Texte à analyser
Devant tant d’informations à indiquer, le Ceev a développé une solution numérique « collective » : le U-Label. Le consommateur doit en effet avoir un accès direct. Ce sera donc via un QR-code « sans tracking du client », règlement de protection des données (RGPD) oblige. Un travail mené avec GS1 pour qu’à « cette seule plateforme puissent s’interconnecter d’autres bases de données, pour que l’information circule sans risque d’erreur », rêve-t-il. Pour l’heure, cela fonctionne et U-Label permet de créer des étiquettes digitales « en vingt-quatre langues en cinq minutes ». Par géolocalisation, le client ayant scanné le QR-code tombe sur la langue du pays où il est localisé, mais peut en changer facilement. Hors de l’Europe, l’anglais est la langue par défaut. Attention toutefois, la plateforme « traduit ce qui est traduisible ». Trois types d’informations sont à renseigner côté producteurs : obligatoirement une image et le nom du produit, ainsi que les ingrédients donc, les indicateurs nutritionnels et les messages pour une consommation responsable, « déjà préparés avec les autorités publiques ». Cela suffit à générer les QR-codes. Ensuite, il est possible de rajouter des informations autorisées sur les vendanges, les variétés… comme actuellement il est possible sur les étiquettes et contre-étiquettes papier. Enfin, un espace « marque » permet d’indiquer un lien vers une page web du producteur et une photo par client. À l’inverse, il est impossible, car interdit, de mettre des informations « marketing ».

Trop d’info tue l’info ?

La plateforme U-Label traduit le nom des ingrédients de façon intelligente, ce qui donne quelques faux amis : « preservatif » en anglais correspond à « conservateur » (antioxydatif) en français… « On travaille avec Oenobia pour expliquer à quoi servent les ingrédients mais cela nécessitera des clics supplémentaires » et n’empêchera pas des inquiétudes hâtives. Trop d’information tue l’information, avancent les œnologues qui vont devoir faire des analyses et construire des références avec la filière pour certains indicateurs. À l’image des informations sur le score nutritionnel des vins. « En France, le Nutriscore vise à simplifier mais à trop simplifier, cela donne parfois de mauvaises compréhensions », allant jusqu’à « tromper » les consommateurs, n’hésite pas à trancher Ignacio Sanchez. Au départ, le Ceev avait demandé que les vins soient « exemptés » d’affichage mais finalement, « ce pavé énergétique ira sur le digital ».

Des U-Labels de garde !

Série de consignes
A) Relevez tous les organismes nommés dans le texte sur l'étiquetage U-Label.
B) Poursuivez le texte sur l'étiquetage U-Label à partir de son dernier intertitre, « Des U-Labels de garde ! ».

Documents fournis

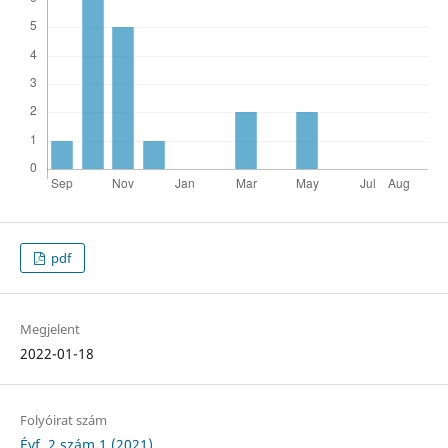
pdf
Megjelent
2022-01-18
Folyóirat szám
Évf. 2 szám 1 (2021)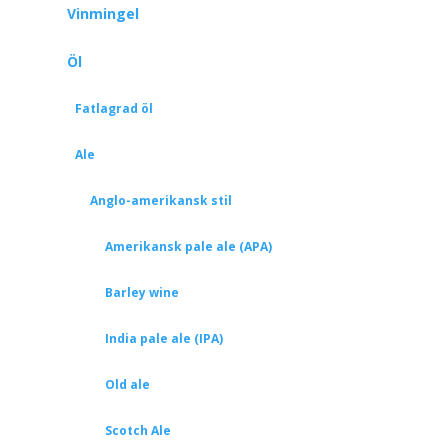
Vinmingel
Öl
Fatlagrad öl
Ale
Anglo-amerikansk stil
Amerikansk pale ale (APA)
Barley wine
India pale ale (IPA)
Old ale
Scotch Ale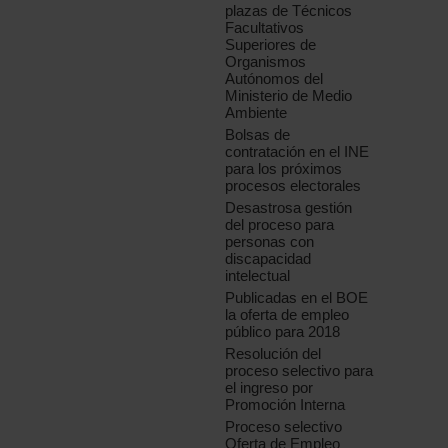
plazas de Técnicos
Facultativos
Superiores de
Organismos
Autónomos del
Ministerio de Medio
Ambiente
Bolsas de
contratación en el INE
para los próximos
procesos electorales
Desastrosa gestión
del proceso para
personas con
discapacidad
intelectual
Publicadas en el BOE
la oferta de empleo
público para 2018
Resolución del
proceso selectivo para
el ingreso por
Promoción Interna
Proceso selectivo
Oferta de Empleo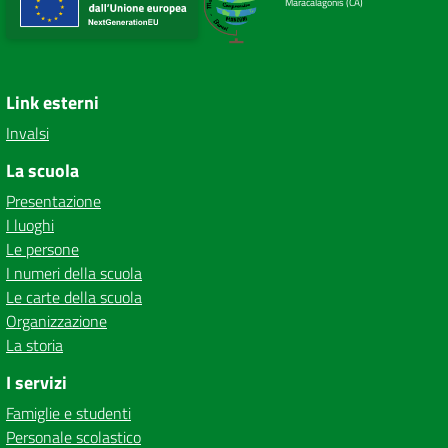
Maracalagonis (CA)
Link esterni
Invalsi
La scuola
Presentazione
I luoghi
Le persone
I numeri della scuola
Le carte della scuola
Organizzazione
La storia
I servizi
Famiglie e studenti
Personale scolastico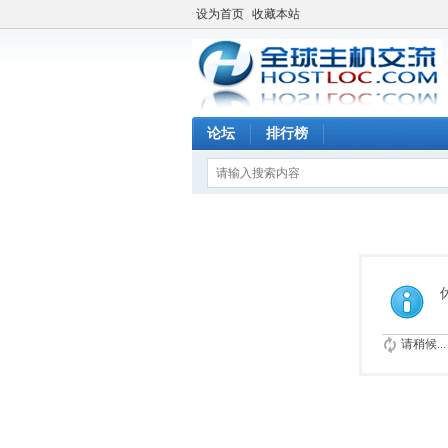
设为首页
收藏本站
论坛
排行榜
请稍候...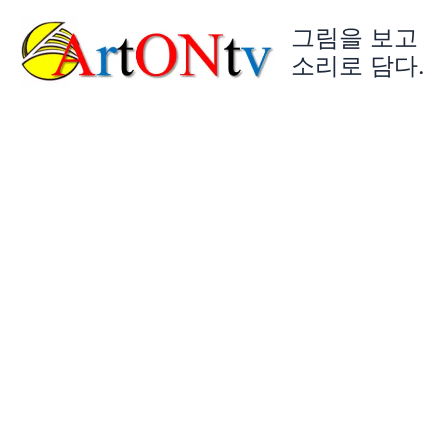
콘
그림을 보고
텐
츠
소리로 담다.
로
건
너
뛰
기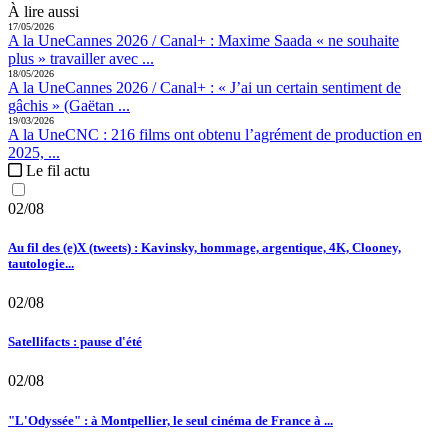
À lire aussi
17/05/2026
A la Une
Cannes 2026 / Canal+ :
Maxime Saada « ne souhaite
plus » travailler avec ...
18/05/2026
A la Une
Cannes 2026 / Canal+ :
« J’ai un certain sentiment de
gâchis » (Gaëtan ...
19/03/2026
A la Une
CNC :
216 films ont obtenu l’agrément de production en
2025, ...
Le fil actu
02/08
Au fil des (e)X (tweets) : Kavinsky, hommage, argentique, 4K, Clooney,
tautologie...
02/08
Satellifacts : pause d'été
02/08
"L'Odyssée" : à Montpellier, le seul cinéma de France à ...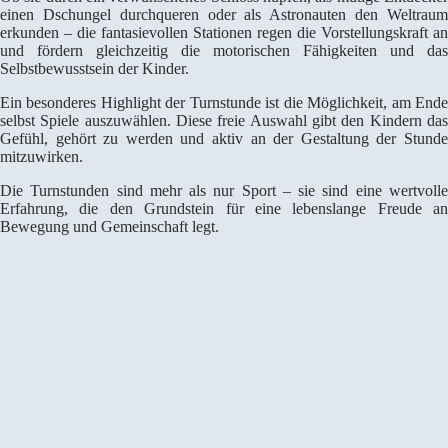
einen Dschungel durchqueren oder als Astronauten den Weltraum
erkunden – die fantasievollen Stationen regen die Vorstellungskraft an
und fördern gleichzeitig die motorischen Fähigkeiten und das
Selbstbewusstsein der Kinder.
Ein besonderes Highlight der Turnstunde ist die Möglichkeit, am Ende
selbst Spiele auszuwählen. Diese freie Auswahl gibt den Kindern das
Gefühl, gehört zu werden und aktiv an der Gestaltung der Stunde
mitzuwirken.
Die Turnstunden sind mehr als nur Sport – sie sind eine wertvolle
Erfahrung, die den Grundstein für eine lebenslange Freude an
Bewegung und Gemeinschaft legt.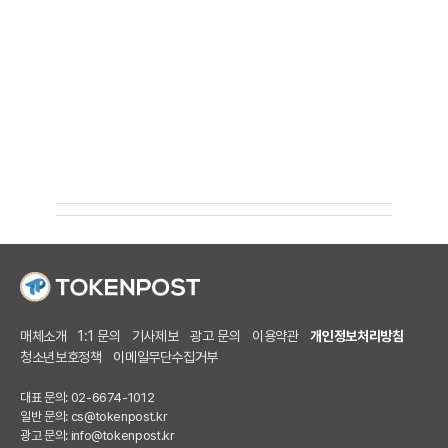
매체소개
1:1 문의
기사제보
광고 문의
이용약관
개인정보처리방침
청소년보호정책
이메일무단수집거부
대표 문의: 02-6674-1012
일반 문의:
cs@tokenpost.kr
광고 문의:
info@tokenpost.kr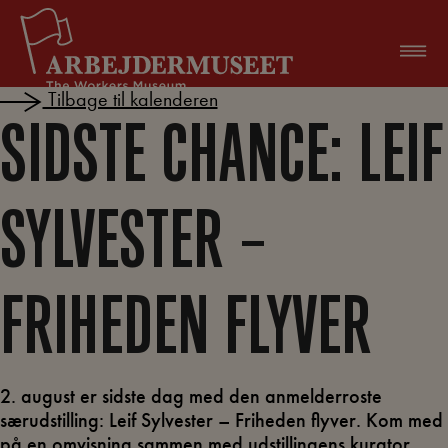
Hop
til
indholdet
Tilbage til kalenderen
SIDSTE CHANCE: LEIF
SYLVESTER –
FRIHEDEN FLYVER
2. august er sidste dag med den anmelderroste
særudstilling: Leif Sylvester – Friheden flyver. Kom med
på en omvisning sammen med udstillingens kurator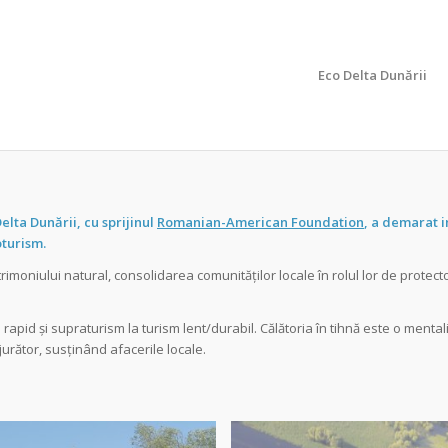
Eco Delta Dunării
elta Dunării, cu sprijinul
Romanian-American Foundation
, a demarat i
oturism.
imoniului natural, consolidarea comunităților locale în rolul lor de protecto
rapid și supraturism la turism lent/durabil. Călătoria în tihnă este o mentalit
jurător, susținând afacerile locale.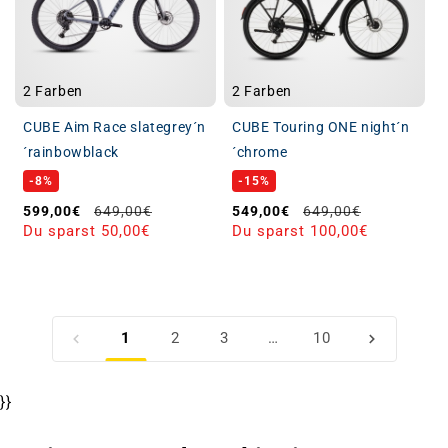
2 Farben
2 Farben
CUBE Aim Race slategrey´n
CUBE Touring ONE night´n
´rainbowblack
´chrome
-8%
-15%
Verkaufspreis
Normaler Preis
Verkaufspreis
Normaler Preis
599,00€
649,00€
549,00€
649,00€
Du sparst 50,00€
Du sparst 100,00€
1
2
3
…
10
}}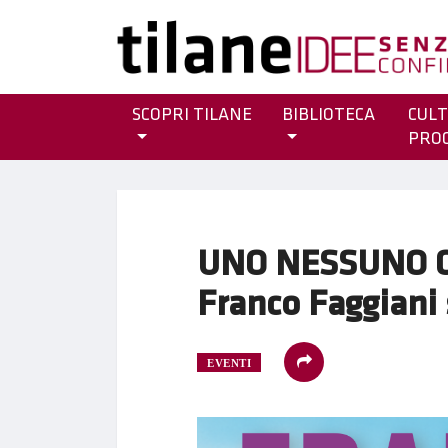
SCOPRI TILANE
BIBLIOTECA
CULT
PRO
UNO NESSUNO C
Franco Faggiani 
EVENTI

Réponses aux consignes
A) Ceev, GS1, Oenobia

B)
En attendant, cela ne semble pas faire peur aux entreprises. « Nous avons sondé des centaines d’entreprises et toutes veulent pouvoir donner un maximum d’informations, car le vin est un moment de partage », rétorque Ignacio Sanchez. L’Italie sera le premier pays à rendre obligatoire cette étiquette digitale au 1er janvier 2023, « avec même les consignes de tri ». Les producteurs devront souscrire un forfait parmi trois possibles. Le premier prix permettant la création d’une vingtaine d’étiquettes par an et le « maintien actif » d’une soixantaine d’U-Label, pour celles créées les années précédentes, ce qui sera certainement le cas pour les vins de garde. Y aura-t-il des collections sous forme de tokens (NFT) comme il en existe dans l’art ? L’avenir le dira… De l’IFV du Beaujolais, Valérie Lempereur le remerciait d’avoir rendu concret le thème de la bouteille vous parle : « L’affichage sera le vrai temps fort de la filière cette année », invitant tous ses confrères à un atelier concret l’après-midi même. Peu avant, la moitié de la salle avait répondu à un sondage indiquant que l’affichage des ingrédients allait les obliger à « changer les itinéraires techniques et les profils organoleptiques des vins ».

GS1 : « parler le même langage » du commerce mondial

La cheffe de marché vin et spiritueux chez GS1 France, Lorène Neel, a expliqué la mission de son organisation : « parler le même langage », pour comprendre et partager les informations réglementaires. Global Standard One va jusqu’au client final « depuis cinquante ans » avec le GTIN, « le fameux code à treize chiffres sous le code barre pour fluidifier le passage en caisse » dans les réseaux de distribution. Présent dans cent-cinquante pays, GS1 est piloté par les entreprises, dont 53 000 adhérents en France, issus d’une vingtaine de filières (santé, bâtiment, électroménager, logistique…). La filière vin est particulièrement bien représentée avec 10 000 adhérents (20 % des adhérents GS1 France) et « 95 % des TPE et PME ». Cela permet d’apporter une « réponse commune pour éviter les saisies multiples de données ou d’être enfermé dans plein de systèmes propriétaires différents ». Ces fiches produits GS1 sont harmonisées et uniques permettant l’automatisation des échanges ou encore l’exploitation de données, comme pour gérer ses stocks, ou sa logistique.